What this error means
Browser extension is not connected. Please ensure the Claude browser extension is installed and running is a Claude Code failure pattern reported for developers trying to fix chrome mcp extension returning empty browser list after idle period — misleading error message when extension is installed. Based on the imported evidence, treat this as a tool-specific troubleshooting page rather than a generic API error.
Why this happens
GitHub issue #61347 on anthropics/claude-code opened May 22, 2026 by jjongsta. MV3 service worker goes dormant after ~30s idle, causing claude-in-chrome extension to stop checking in to the bridge. CLI shows misleading auth/install error while extension IS installed, signed in, and paired. Has repro steps, labeled bug+has repro+area:mcp+area:chrome+area:browser-extension. Extension version 1.0.71/1.0.72, Claude Code CLI 2.1.148, Chrome 148. Strong signal — multiple enterprise testers confirming ($50 acceptance-test target mentioned). Not yet covered on dev-error-db.
Common causes
- GitHub issue #61347 on anthropics/claude-code opened May 22, 2026 by jjongsta. MV3 service worker goes dormant after ~30s idle, causing claude-in-chrome extension to stop checking in to the bridge. CLI shows misleading auth/install error while extension IS installed, signed in, and paired. Has repro steps, labeled bug+has repro+area:mcp+area:chrome+area:browser-extension. Extension version 1.0.71/1.0.72, Claude Code CLI 2.1.148, Chrome 148. Strong signal — multiple enterprise testers confirming ($50 acceptance-test target mentioned). Not yet covered on dev-error-db.
Quick fixes
- Confirm the exact error signature matches
Browser extension is not connected. Please ensure the Claude browser extension is installed and running. - Check the Claude Code account, local tool state, and provider configuration involved in the failing workflow.

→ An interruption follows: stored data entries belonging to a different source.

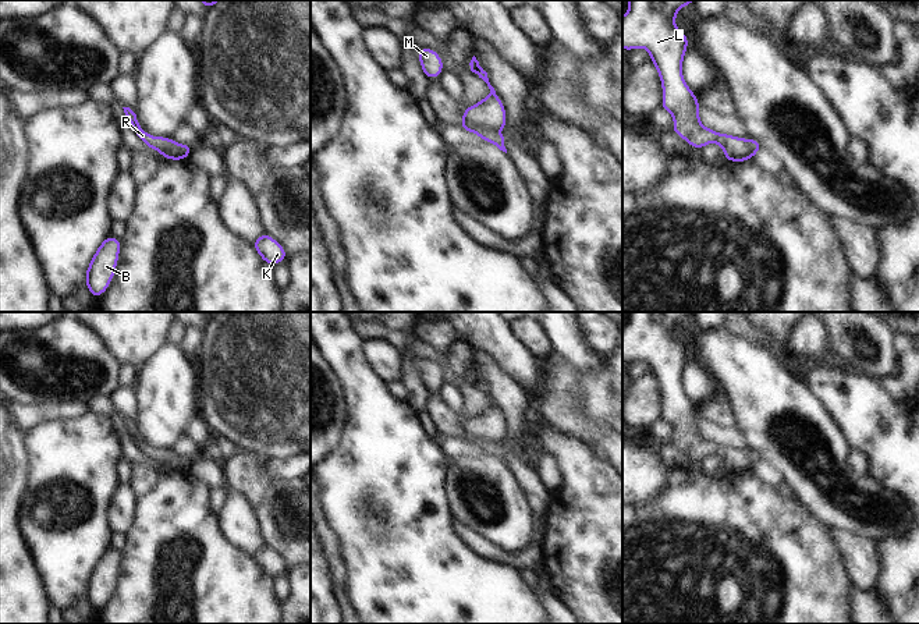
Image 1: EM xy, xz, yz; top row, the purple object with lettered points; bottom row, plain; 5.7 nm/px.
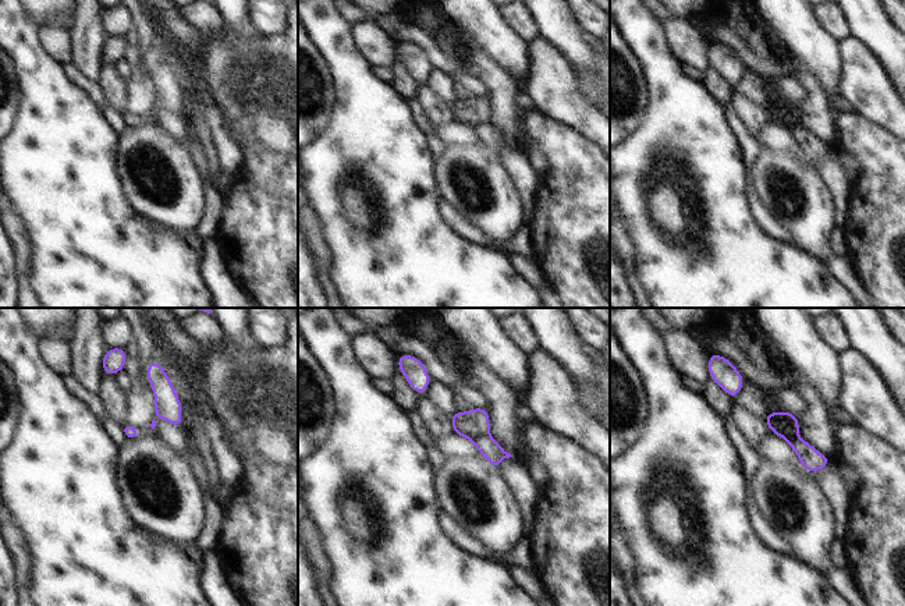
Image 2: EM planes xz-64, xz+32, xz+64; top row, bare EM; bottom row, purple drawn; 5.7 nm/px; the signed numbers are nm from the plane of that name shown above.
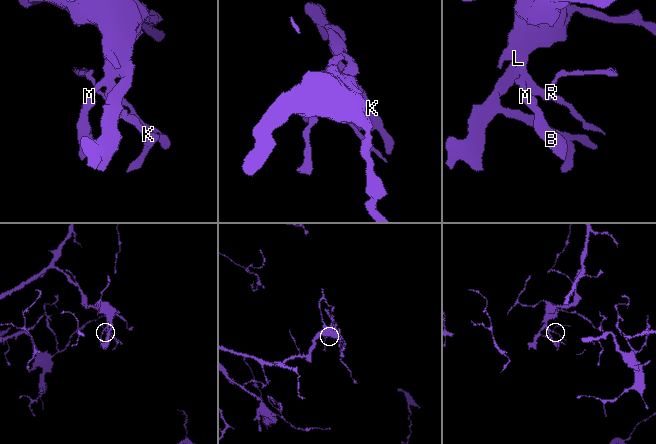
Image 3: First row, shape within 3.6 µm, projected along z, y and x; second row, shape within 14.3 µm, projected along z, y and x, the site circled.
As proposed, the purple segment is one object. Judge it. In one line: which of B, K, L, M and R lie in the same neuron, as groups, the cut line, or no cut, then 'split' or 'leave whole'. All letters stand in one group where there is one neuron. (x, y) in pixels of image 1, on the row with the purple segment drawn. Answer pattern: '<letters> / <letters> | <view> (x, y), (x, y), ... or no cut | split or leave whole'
B K L M / R | xz (462, 117), (474, 124), (495, 130) | split

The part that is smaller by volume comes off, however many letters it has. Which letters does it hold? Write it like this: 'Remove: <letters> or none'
Remove: R

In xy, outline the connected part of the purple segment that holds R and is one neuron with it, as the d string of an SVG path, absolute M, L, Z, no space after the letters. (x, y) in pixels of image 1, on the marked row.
M123 107L124 113L127 116L128 123L131 124L135 135L150 149L160 150L160 149L168 149L174 141L171 138L166 136L152 136L146 131L142 130L139 125L139 121L136 118L136 114L129 107Z

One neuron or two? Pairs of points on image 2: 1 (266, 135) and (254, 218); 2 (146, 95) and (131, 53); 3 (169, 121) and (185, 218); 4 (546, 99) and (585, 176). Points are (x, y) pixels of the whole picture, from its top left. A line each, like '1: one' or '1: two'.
1: two
2: one
3: two
4: two

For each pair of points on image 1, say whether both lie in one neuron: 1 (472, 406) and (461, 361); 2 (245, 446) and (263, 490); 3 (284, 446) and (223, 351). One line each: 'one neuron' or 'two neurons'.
1: one neuron
2: two neurons
3: one neuron

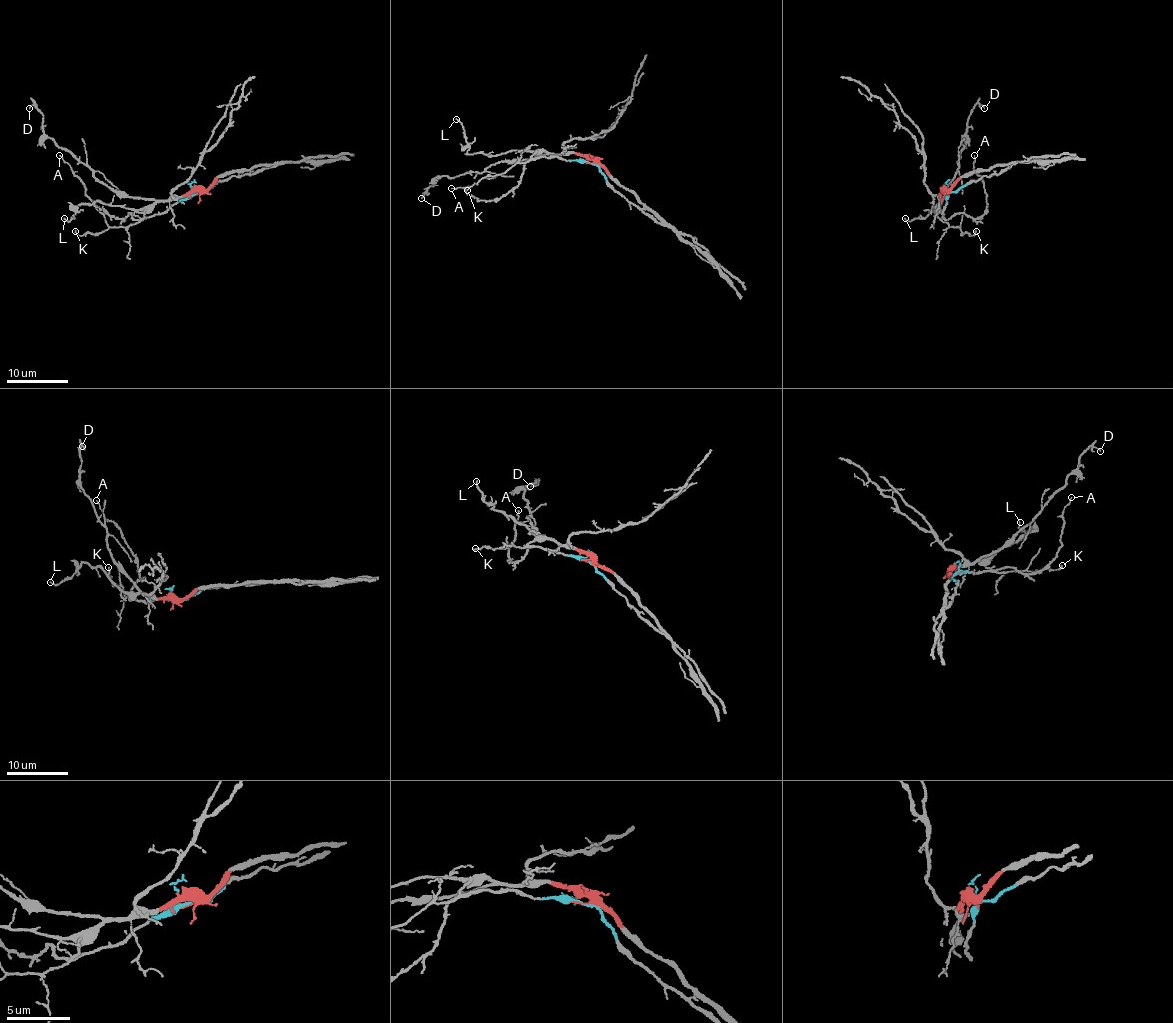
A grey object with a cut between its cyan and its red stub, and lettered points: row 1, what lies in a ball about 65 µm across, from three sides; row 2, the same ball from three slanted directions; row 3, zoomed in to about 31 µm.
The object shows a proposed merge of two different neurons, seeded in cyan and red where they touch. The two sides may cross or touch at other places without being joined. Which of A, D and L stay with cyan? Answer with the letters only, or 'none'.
A

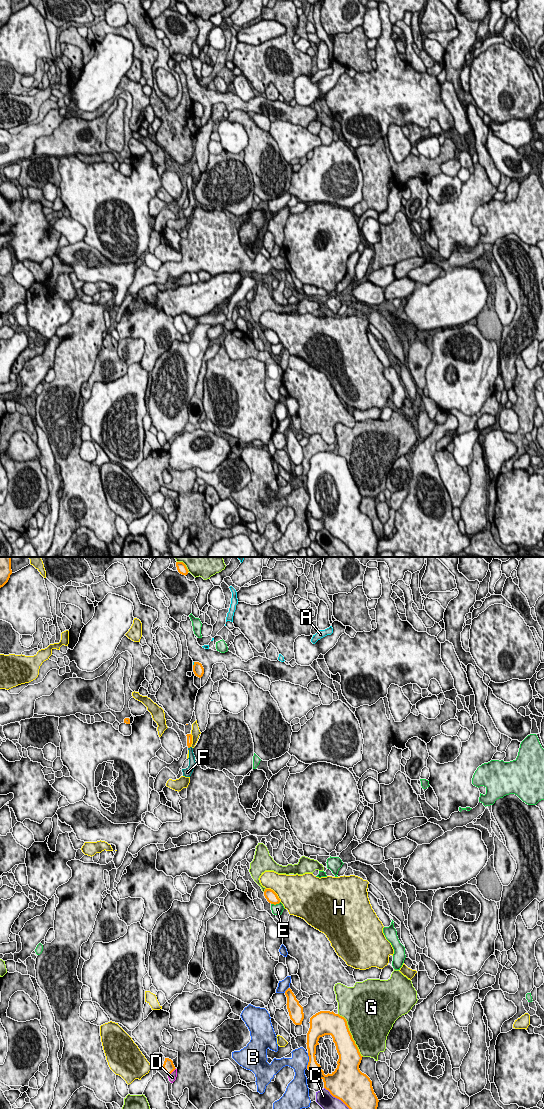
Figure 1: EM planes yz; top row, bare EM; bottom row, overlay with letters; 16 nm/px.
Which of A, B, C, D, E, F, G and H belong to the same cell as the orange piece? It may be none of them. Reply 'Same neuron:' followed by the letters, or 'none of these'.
Same neuron: F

- Compare the failing environment with a known working setup, then change one configuration value at a time.
Platform/tool-specific checks
- Verify the command, editor, extension, or API client that produced the error.
- Compare local settings with CI, deployment, or editor-level settings when the error appears in only one environment.
- Avoid deleting credentials, local model data, or project settings until the failing scope is clear.
Step-by-step troubleshooting
- Capture the exact error message and the command, editor action, or request that triggered it.
- Check whether the failure is account/auth, quota/rate, model/provider, local runtime, or deployment configuration.
- Review the source evidence below and compare it with your environment.
- Apply one change at a time and rerun the smallest failing action.
- Keep the working fix documented for the team or deployment environment.
How to prevent it
- Keep provider/tool configuration documented.
- Record non-secret diagnostics such as tool version, provider name, model name, and command path.
- Add a lightweight check before CI or production workflows depend on the tool.